» **SELECTION**:
Separately, or in combination therewith, an annotation 408 is
presented on the graph, where the annotation 408 includes the date
of the selected peak popularity point, and the popularity value
(e.g., 740). This annotation 408 can be presented regardless of the
viewer-selected point of interest. In this case, it will
automatically track the peak popularity value for the present time
span and present the intersection values (date and popularity
value) for that point. Thus, the viewer can then use the annotation
408 as a means for further investigation of the point, in which
case, the dialog box 404 can be enabled for more details.
[0055] In another implementation, the presentation component 202
can enable capabilities such that the user can drag the dialog box
along the linear graph, and in response, the presentation component
202 will automatically and dynamically show the associated point
information in the dialog box 404 based on the position of the box
404 on points of the linear segments of the graph.

» **LISTED RECORDS**:
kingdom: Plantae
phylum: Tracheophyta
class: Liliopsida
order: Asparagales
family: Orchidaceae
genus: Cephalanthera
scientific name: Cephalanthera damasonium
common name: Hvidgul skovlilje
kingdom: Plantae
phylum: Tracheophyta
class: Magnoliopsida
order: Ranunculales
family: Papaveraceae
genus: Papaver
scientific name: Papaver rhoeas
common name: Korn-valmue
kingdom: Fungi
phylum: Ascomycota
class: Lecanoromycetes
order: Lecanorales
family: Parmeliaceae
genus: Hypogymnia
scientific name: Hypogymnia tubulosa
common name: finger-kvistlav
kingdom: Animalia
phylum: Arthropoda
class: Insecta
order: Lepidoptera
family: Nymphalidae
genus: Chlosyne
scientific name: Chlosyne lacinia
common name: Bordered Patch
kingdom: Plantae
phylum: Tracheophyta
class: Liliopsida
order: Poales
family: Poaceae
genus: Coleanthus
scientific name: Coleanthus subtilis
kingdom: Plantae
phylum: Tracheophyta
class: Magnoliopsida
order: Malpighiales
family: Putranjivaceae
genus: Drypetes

» **WHAT YOU WILL DO**: In the graph annotation passage above, copy everything from "[0055] In another" down to "of the graph." word for word.

» **RESULT**:
[0055] In another implementation, the presentation component 202
can enable capabilities such that the user can drag the dialog box
along the linear graph, and in response, the presentation component
202 will automatically and dynamically show the associated point
information in the dialog box 404 based on the position of the box
404 on points of the linear segments of the graph.